Written task: Starting at the first line of the data below, write out each line exactly until you reach the line containing "it would be", and include that line too.

[Opening Input data section]

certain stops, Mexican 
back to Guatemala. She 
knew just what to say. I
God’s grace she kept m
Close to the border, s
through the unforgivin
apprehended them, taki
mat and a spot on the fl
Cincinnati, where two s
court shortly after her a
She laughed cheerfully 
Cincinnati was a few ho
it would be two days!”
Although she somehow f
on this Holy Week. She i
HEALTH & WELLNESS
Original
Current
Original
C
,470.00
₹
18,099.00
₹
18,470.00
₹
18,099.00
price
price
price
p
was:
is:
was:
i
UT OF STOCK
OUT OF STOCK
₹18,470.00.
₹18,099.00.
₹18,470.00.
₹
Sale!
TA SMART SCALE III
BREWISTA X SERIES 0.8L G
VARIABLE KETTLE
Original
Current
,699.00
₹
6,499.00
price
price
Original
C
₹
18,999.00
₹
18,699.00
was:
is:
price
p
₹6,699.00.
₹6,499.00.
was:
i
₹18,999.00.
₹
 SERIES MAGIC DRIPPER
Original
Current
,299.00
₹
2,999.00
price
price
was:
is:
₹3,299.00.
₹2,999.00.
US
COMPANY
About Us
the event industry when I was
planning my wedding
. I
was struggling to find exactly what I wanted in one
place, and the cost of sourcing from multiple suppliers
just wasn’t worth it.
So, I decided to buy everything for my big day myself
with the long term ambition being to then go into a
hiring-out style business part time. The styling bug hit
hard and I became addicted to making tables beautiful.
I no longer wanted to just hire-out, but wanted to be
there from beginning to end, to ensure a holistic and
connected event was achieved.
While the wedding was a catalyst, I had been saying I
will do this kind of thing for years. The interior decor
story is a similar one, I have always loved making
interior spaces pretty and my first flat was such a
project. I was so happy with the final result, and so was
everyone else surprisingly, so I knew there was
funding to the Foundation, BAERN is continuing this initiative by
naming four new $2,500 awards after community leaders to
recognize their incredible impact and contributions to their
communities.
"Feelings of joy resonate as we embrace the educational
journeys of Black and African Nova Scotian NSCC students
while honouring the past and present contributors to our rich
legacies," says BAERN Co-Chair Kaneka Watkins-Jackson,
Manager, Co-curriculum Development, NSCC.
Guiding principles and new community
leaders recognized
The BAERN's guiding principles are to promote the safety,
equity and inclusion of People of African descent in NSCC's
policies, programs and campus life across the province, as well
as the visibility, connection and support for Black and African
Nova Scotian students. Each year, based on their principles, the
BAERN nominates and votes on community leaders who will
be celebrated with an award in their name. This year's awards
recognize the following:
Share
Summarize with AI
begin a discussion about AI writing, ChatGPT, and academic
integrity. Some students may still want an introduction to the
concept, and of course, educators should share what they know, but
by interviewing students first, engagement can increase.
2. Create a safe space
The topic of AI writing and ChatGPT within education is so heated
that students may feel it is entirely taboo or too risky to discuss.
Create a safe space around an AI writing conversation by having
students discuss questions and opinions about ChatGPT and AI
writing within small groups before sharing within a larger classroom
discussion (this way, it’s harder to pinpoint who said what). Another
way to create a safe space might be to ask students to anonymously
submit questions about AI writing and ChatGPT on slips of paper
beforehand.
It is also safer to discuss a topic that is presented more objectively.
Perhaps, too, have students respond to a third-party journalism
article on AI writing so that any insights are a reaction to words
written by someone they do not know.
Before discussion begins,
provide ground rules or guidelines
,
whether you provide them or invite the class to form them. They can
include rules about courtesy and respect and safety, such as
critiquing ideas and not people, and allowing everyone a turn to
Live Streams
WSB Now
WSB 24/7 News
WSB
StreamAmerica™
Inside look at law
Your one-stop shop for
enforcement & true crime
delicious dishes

[Closing Input data section]

Worked solution:
certain stops, Mexican 
back to Guatemala. She 
knew just what to say. I
God’s grace she kept m
Close to the border, s
through the unforgivin
apprehended them, taki
mat and a spot on the fl
Cincinnati, where two s
court shortly after her a
She laughed cheerfully 
Cincinnati was a few ho
it would be two days!”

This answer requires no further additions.